The Belief in Alchemy
Philip Ball’s book on water, H2O,
explained the reasons. The first one is obvious. Given what was at stake with
alchemy (gold, riches), it is not surprising that none of its practitioners
shared information or made their techniques public. That in turn meant that
independent confirmation, or attempts to redo the process, were out of the
question. Further, they encrypted their notes to ensure that even if stolen,
they wouldn’t make sense to others. Which in turn ensured there was no way to compare
two methods or attempts.
But it’s the other reason that goes far
deeper, and is built on ancient, often Greek, principles. We like to think of
ancient Greece as the fountainhead of everything good about the West, but as
Ball says:
“It is not possible to find a single
example from classical Greek philosophical thought that was modified as a
consequence of experiment. Naturally, one can’t possibly hope to get everything
right by thought alone, to find that the Universe falls in line with your ideas
of how it ought to be.”
Aristotle came up with the famous fourfold
categorization of the elements – earth, air, fire, water. To reiterate, the
Greeks thought of these as “elements”, a status we attribute today to the likes
of carbon, oxygen and iron today. Once you start there, then technological
limitations add to the confusion:
“In the elemental philosophies of
antiquity, transformations of matter are often discussed in terms of changes of
state, not of composition… To the ancient Greeks and their successors, ice is
not fundamentally the same stuff as liquid water. It is a substance that has
the attributes of earth and metals – hardness, solidity… To Thales, water
became a kind of earth when it froze, and a certain kind of air when it
evaporated.”
The implication of the above isn’t obvious,
so let me make it explicit. To the Greeks and their followers over their ages,
it looks like the “elements” (earth, air, water) can be converted from one to
the other. Transmutation, in other words!
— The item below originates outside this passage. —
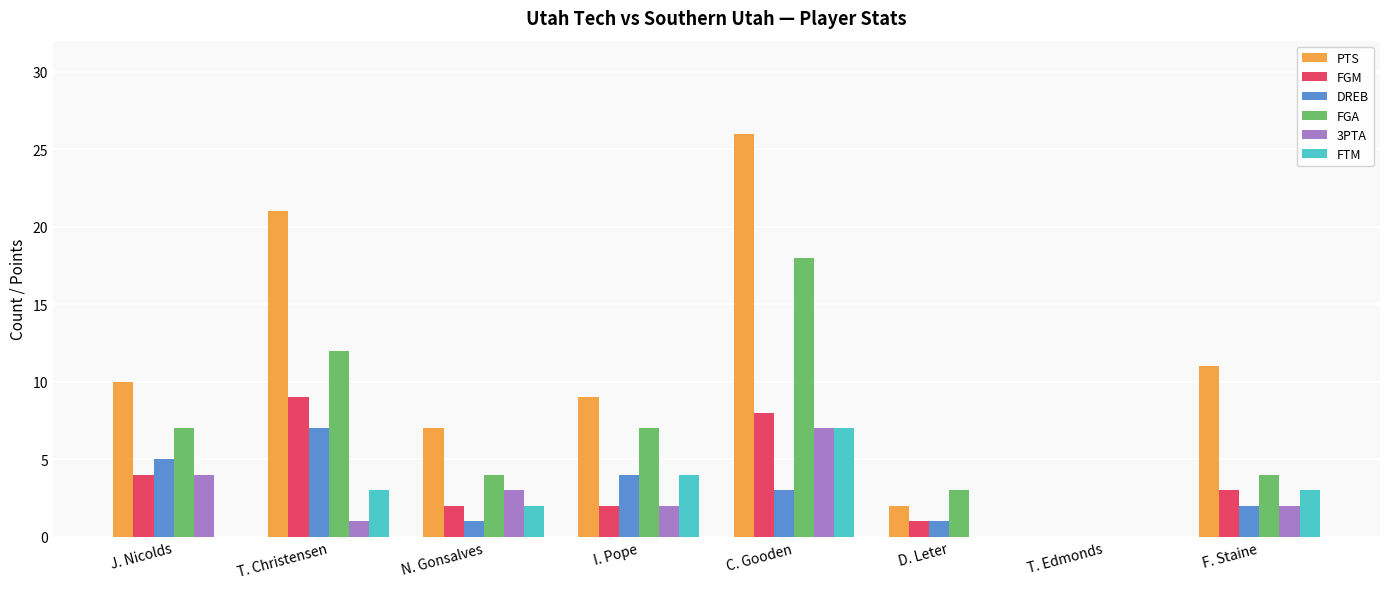

Count the number of data series in this chart.

6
Aha, now it all begins to makes sense:
“It’s only when we recognize this that the
old views of matter, including those of alchemical tradition, start to make
sense. If we can make earth from water, why not gold from base metals? After
all, that’s not even converting one ‘element’ to another (in pre-scientific
framework), but just making one metal to another.”
No wonder then, the West believed in the possibility of alchemy for so long.